In this set up, we have an oxpecker (O), buffalo (B), and their respective microbiomes (o,b). The argument is that to understand o, you need to understand that O is in a symbiotic relationship with B (and thus, b), in a similar way you need to understand the environment of O.

Thus, because O is a symbiotic relationship with B, the symbiont-associated package would be used over the host-associated package in order to gather more information on B, as its association with O is so close that that o and b are likely persistently impacted.

We then go back to the definition itself, and need some sort of threshold on "direct association" - when should a MIxS user choose the symbiont-associated package over the host-associated package?

Another example: How could you fully characterise a sample originating from the malaria parasite Plasmodium using simply the terms in host associated package? Can you fully describe the habitat of those samples? Wouldn't you find it necessary to add information not only of the host of the sample which is a symbiont, but also of the host of the symbiont, e.g. human, or a vector? We believe that this is where the symbiont associated package is a necessary addition to the existing ones.
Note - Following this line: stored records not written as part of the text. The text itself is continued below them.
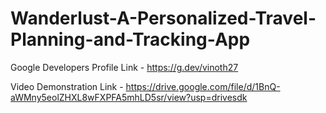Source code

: # Wanderlust-A-Personalized-Travel-Planning-and-Tracking-App

Google Developers Profile Link - https://g.dev/vinoth27

Video Demonstration Link - https://drive.google.com/file/d/1BnQ-aWMny5eolZHXL8wFXPFA5mhLD5sr/view?usp=drivesdk
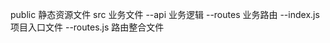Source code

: public 静态资源文件
src  业务文件
    --api 业务逻辑
    --routes  业务路由
    --index.js  项目入口文件
    --routes.js  路由整合文件
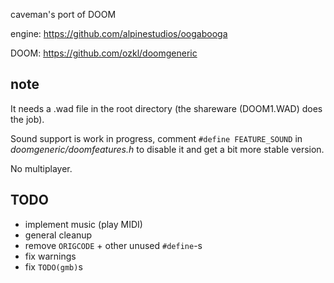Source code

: caveman's port of DOOM

engine: https://github.com/alpinestudios/oogabooga

DOOM: https://github.com/ozkl/doomgeneric

## note
It needs a .wad file in the root directory (the shareware (DOOM1.WAD) does the job).

Sound support is work in progress, comment `#define FEATURE_SOUND` in *doomgeneric/doomfeatures.h* to disable it and get a bit more stable version.

No multiplayer.

## TODO
+ implement music (play MIDI)
+ general cleanup
+ remove `ORIGCODE` + other unused `#define`-s
+ fix warnings
+ fix `TODO(gmb)`s
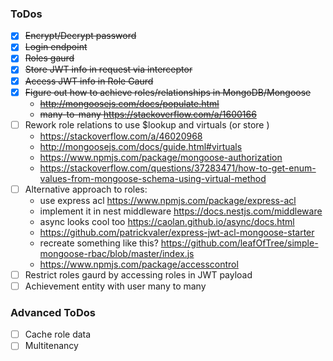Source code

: ### ToDos
- [x] ~~Encrypt/Decrypt password~~
- [x] ~~Login endpoint~~
- [x] ~~Roles gaurd~~
- [x] ~~Store JWT info in request via interceptor~~
- [x] ~~Access JWT info in Role Gaurd~~
- [x] ~~Figure out how to achieve roles/relationships in MongoDB/Mongoose~~
    - ~~http://mongoosejs.com/docs/populate.html~~
    - ~~many-to-many https://stackoverflow.com/a/1600166~~
- [ ] Rework role relations to use $lookup and virtuals (or store )
    - https://stackoverflow.com/a/46020968
    - http://mongoosejs.com/docs/guide.html#virtuals
    - https://www.npmjs.com/package/mongoose-authorization
    - https://stackoverflow.com/questions/37283471/how-to-get-enum-values-from-mongoose-schema-using-virtual-method
- [ ] Alternative approach to roles:
    - use express acl https://www.npmjs.com/package/express-acl
    - implement it in nest middleware https://docs.nestjs.com/middleware
    - async looks cool too https://caolan.github.io/async/docs.html
    - https://github.com/patrickvaler/express-jwt-acl-mongoose-starter
    - recreate something like this? https://github.com/leafOfTree/simple-mongoose-rbac/blob/master/index.js
    - https://www.npmjs.com/package/accesscontrol
- [ ] Restrict roles gaurd by accessing roles in JWT payload
- [ ] Achievement entity with user many to many

### Advanced ToDos
- [ ] Cache role data
- [ ] Multitenancy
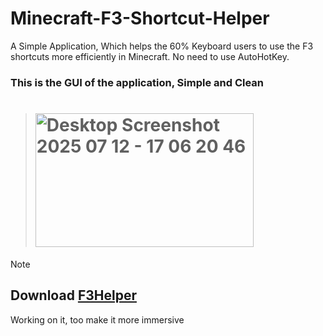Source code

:# Minecraft-F3-Shortcut-Helper
A Simple Application, Which helps the 60% Keyboard users to use the F3 shortcuts more efficiently in Minecraft. No need to use AutoHotKey.

### This is the GUI of the application, Simple and Clean

> # <img width="349" height="214" alt="Desktop Screenshot 2025 07 12 - 17 06 20 46" src="https://github.com/user-attachments/assets/c3685bb9-be9c-4a34-8e84-f847fa9a5624" />

> [!NOTE] 
> ## Download [F3Helper](https://github.com/HaxOrWot/F3-Shortcut-Helper/releases/download/minecraft/F3Helper.exe)
> Working on it, too make it more immersive
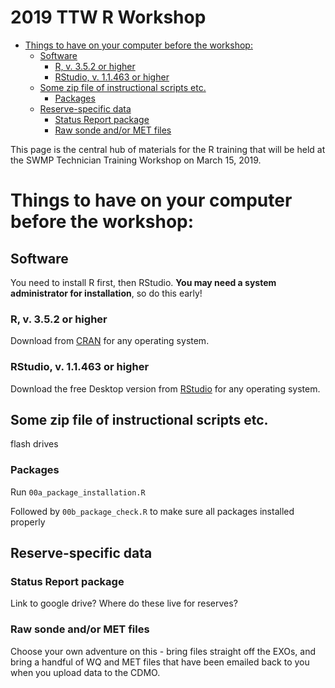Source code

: 2019 TTW R Workshop
================

-   [Things to have on your computer before the workshop:](#things-to-have-on-your-computer-before-the-workshop)
    -   [Software](#software)
        -   [R, v. 3.5.2 or higher](#r-v.-3.5.2-or-higher)
        -   [RStudio, v. 1.1.463 or higher](#rstudio-v.-1.1.463-or-higher)
    -   [Some zip file of instructional scripts etc.](#some-zip-file-of-instructional-scripts-etc.)
        -   [Packages](#packages)
    -   [Reserve-specific data](#reserve-specific-data)
        -   [Status Report package](#status-report-package)
        -   [Raw sonde and/or MET files](#raw-sonde-andor-met-files)

This page is the central hub of materials for the R training that will be held at the SWMP Technician Training Workshop on March 15, 2019.

Things to have on your computer before the workshop:
====================================================

Software
--------

You need to install R first, then RStudio. **You may need a system administrator for installation**, so do this early!

### R, v. 3.5.2 or higher

Download from [CRAN](https://cran.r-project.org/) for any operating system.

### RStudio, v. 1.1.463 or higher

Download the free Desktop version from [RStudio](https://www.rstudio.com/products/rstudio/download/) for any operating system.

Some zip file of instructional scripts etc.
-------------------------------------------

flash drives

### Packages

Run `00a_package_installation.R`

Followed by `00b_package_check.R` to make sure all packages installed properly

Reserve-specific data
---------------------

### Status Report package

Link to google drive? Where do these live for reserves?

### Raw sonde and/or MET files

Choose your own adventure on this - bring files straight off the EXOs, and bring a handful of WQ and MET files that have been emailed back to you when you upload data to the CDMO.
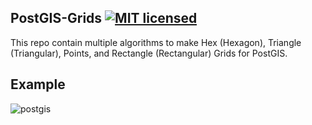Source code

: ## PostGIS-Grids [![MIT licensed](https://img.shields.io/badge/license-MIT-blue)](https://github.com/imran-5/PostGIS-Grids/blob/master/LICENSE)

This repo contain multiple algorithms to make Hex (Hexagon), Triangle (Triangular), Points, and Rectangle (Rectangular) Grids for PostGIS.


## Example

![postgis](https://github.com/imran-5/PostGIS-grids/blob/master/Hex/intersected.PNG)
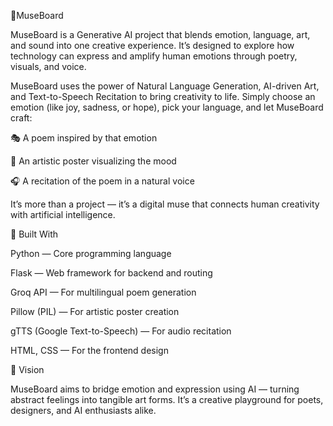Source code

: 🎨MuseBoard

MuseBoard is a Generative AI project that blends emotion, language, art, and sound into one creative experience.
It’s designed to explore how technology can express and amplify human emotions through poetry, visuals, and voice.

MuseBoard uses the power of Natural Language Generation, AI-driven Art, and Text-to-Speech Recitation to bring creativity to life.
Simply choose an emotion (like joy, sadness, or hope), pick your language, and let MuseBoard craft:

🎭 A poem inspired by that emotion

🎨 An artistic poster visualizing the mood

🎧 A recitation of the poem in a natural voice

It’s more than a project — it’s a digital muse that connects human creativity with artificial intelligence.

🧠 Built With

Python — Core programming language

Flask — Web framework for backend and routing

Groq API — For multilingual poem generation

Pillow (PIL) — For artistic poster creation

gTTS (Google Text-to-Speech) — For audio recitation

HTML, CSS — For the frontend design

💫 Vision

MuseBoard aims to bridge emotion and expression using AI — turning abstract feelings into tangible art forms.
It’s a creative playground for poets, designers, and AI enthusiasts alike.
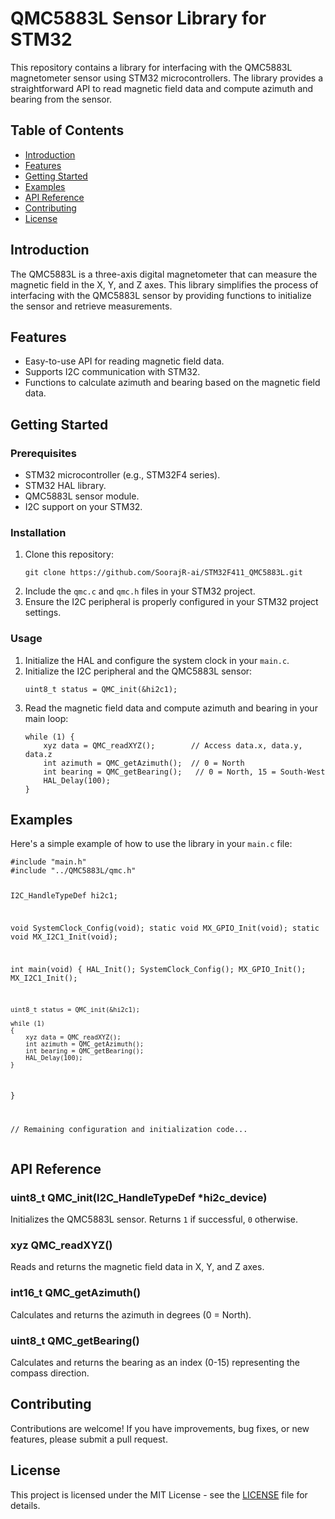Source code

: <h1>QMC5883L Sensor Library for STM32</h1>

<p>This repository contains a library for interfacing with the QMC5883L magnetometer sensor using STM32 microcontrollers. The library provides a straightforward API to read magnetic field data and compute azimuth and bearing from the sensor.</p>

<h2>Table of Contents</h2>
<ul>
    <li><a href="#introduction">Introduction</a></li>
    <li><a href="#features">Features</a></li>
    <li><a href="#getting-started">Getting Started</a></li>
    <li><a href="#examples">Examples</a></li>
    <li><a href="#api-reference">API Reference</a></li>
    <li><a href="#contributing">Contributing</a></li>
    <li><a href="#license">License</a></li>
</ul>

<h2 id="introduction">Introduction</h2>
<p>The QMC5883L is a three-axis digital magnetometer that can measure the magnetic field in the X, Y, and Z axes. This library simplifies the process of interfacing with the QMC5883L sensor by providing functions to initialize the sensor and retrieve measurements.</p>

<h2 id="features">Features</h2>
<ul>
    <li>Easy-to-use API for reading magnetic field data.</li>
    <li>Supports I2C communication with STM32.</li>
    <li>Functions to calculate azimuth and bearing based on the magnetic field data.</li>
</ul>

<h2 id="getting-started">Getting Started</h2>

<h3 id="prerequisites">Prerequisites</h3>
<ul>
    <li>STM32 microcontroller (e.g., STM32F4 series).</li>
    <li>STM32 HAL library.</li>
    <li>QMC5883L sensor module.</li>
    <li>I2C support on your STM32.</li>
</ul>

<h3 id="installation">Installation</h3>
<ol>
    <li>Clone this repository:
        <pre><code>git clone https://github.com/SoorajR-ai/STM32F411_QMC5883L.git</code></pre>
    </li>
    <li>Include the <code>qmc.c</code> and <code>qmc.h</code> files in your STM32 project.</li>
    <li>Ensure the I2C peripheral is properly configured in your STM32 project settings.</li>
</ol>

<h3 id="usage">Usage</h3>
<ol>
    <li>Initialize the HAL and configure the system clock in your <code>main.c</code>.</li>
    <li>Initialize the I2C peripheral and the QMC5883L sensor:
        <pre><code>uint8_t status = QMC_init(&hi2c1);</code></pre>
    </li>
    <li>Read the magnetic field data and compute azimuth and bearing in your main loop:
        <pre><code>while (1) {
    xyz data = QMC_readXYZ();        // Access data.x, data.y, data.z
    int azimuth = QMC_getAzimuth();  // 0 = North
    int bearing = QMC_getBearing();   // 0 = North, 15 = South-West
    HAL_Delay(100);
}</code></pre>
    </li>
</ol>

<h2 id="examples">Examples</h2>
<p>Here's a simple example of how to use the library in your <code>main.c</code> file:</p>
<pre><code>#include "main.h"
#include "../QMC5883L/qmc.h"

I2C_HandleTypeDef hi2c1;

void SystemClock_Config(void);
static void MX_GPIO_Init(void);
static void MX_I2C1_Init(void);

int main(void)
{
    HAL_Init();
    SystemClock_Config();
    MX_GPIO_Init();
    MX_I2C1_Init();

    uint8_t status = QMC_init(&hi2c1);

    while (1)
    {
        xyz data = QMC_readXYZ();
        int azimuth = QMC_getAzimuth();
        int bearing = QMC_getBearing();
        HAL_Delay(100);
    }
}

// Remaining configuration and initialization code...
</code></pre>

<h2 id="api-reference">API Reference</h2>

<h3>uint8_t QMC_init(I2C_HandleTypeDef *hi2c_device)</h3>
<p>Initializes the QMC5883L sensor. Returns <code>1</code> if successful, <code>0</code> otherwise.</p>

<h3>xyz QMC_readXYZ()</h3>
<p>Reads and returns the magnetic field data in X, Y, and Z axes.</p>

<h3>int16_t QMC_getAzimuth()</h3>
<p>Calculates and returns the azimuth in degrees (0 = North).</p>

<h3>uint8_t QMC_getBearing()</h3>
<p>Calculates and returns the bearing as an index (0-15) representing the compass direction.</p>

<h2 id="contributing">Contributing</h2>
<p>Contributions are welcome! If you have improvements, bug fixes, or new features, please submit a pull request.</p>

<h2 id="license">License</h2>
<p>This project is licensed under the MIT License - see the <a href="LICENSE">LICENSE</a> file for details.</p>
In this example - I assume we're talking about the microbiome (p) of the Plasmodium (P). Note that - in a minimal metadata checklist - there is no attempt to fully characterise the environments of samples, just the kernel information profile, which the expert base helps define.

I would find it necessary to add information on the host of P if and only if P is currently in a symbiotic relationship with such a host.